I don’t know if the #1 is an implication that there are more lazy link-blogs to come, but here are a couple of good reads I found today:
California may be a beacon of diversity, with Asians, Latinos and African Americans comprising the majority. But when it comes to its nonprofit sector, that racial and ethnic diversity is not reflected, and Latinos are especially underrepresented, according to a recent study.
Although Latinos are more than one third of California residents, they represent just 6 percent of directors and 28 percent of staff jobs at nonprofit groups. Among members of boards of directors, Latinos are just 9 percent.
Asian Americans are also underrepresented in leadership positions, though less dramatically. They are 12 percent of Californians, but just 7 percent of executive directors of nonprofits.
Rola admitted that the amount of research done in the area of Asian LGBT studies is still small, calling the field “relatively new territory.”
But before examining the experiences of Asian members of the LGBT community, Rola stressed that her use of the term “Asian” does not imply a uniformity of experience for “a host of people from very different, disparate groups.” Every culture is different, as is every family, although Rola suggested that a shared “history of war” helps to tie them together.
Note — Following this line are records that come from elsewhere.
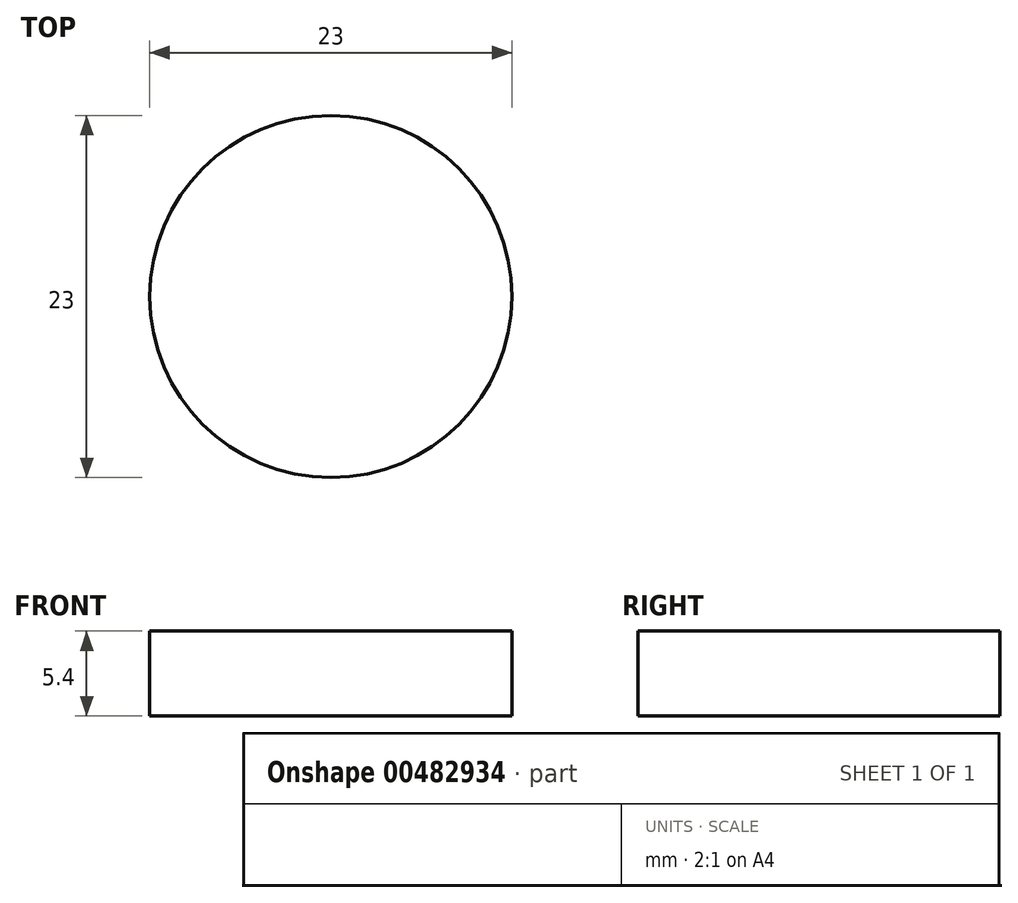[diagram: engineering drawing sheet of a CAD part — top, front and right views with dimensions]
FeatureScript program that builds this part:
annotation { "Feature Type Name" : "Feature", "Feature Type Description" : "" }
export const myFeature = defineFeature(function(context is Context, id is Id, definition is map)
    precondition{}
    {
        {
            var Q0;
            Q0=qCreatedBy(makeId("Top.planeOp"),FACE);
            var sketch = newSketch(context, id + "F0", { "sketchPlane" : qUnion([Q0])});
            skCircle(sketch, "E0", {"center": v(0, 0) * mm, "radius": 11.5 * mm});
            skSolve(sketch);
        }
        {
            var Q0;
            Q0 = qSketchRegion(id + "F0", true);
            extrude(context, id + "F1", {"entities" : qUnion([Q0]), "depth" : 5.4 * mm, "offsetDistance" : 25 * mm});
        }
    });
Rola described how many Asian Americans struggle to form a cultural identity in a society that is not predominantly Asian, and explained that students of color tend to go through six stages of understanding their culture: conformity, dissonance, immersion, emersion, internalization and integrative awareness. These steps outline a tumultuous and emotional process where the student first tries to fit in with the dominant culture before changing his or her worldview and consequentially taking steps to define himself or herself as Asian American.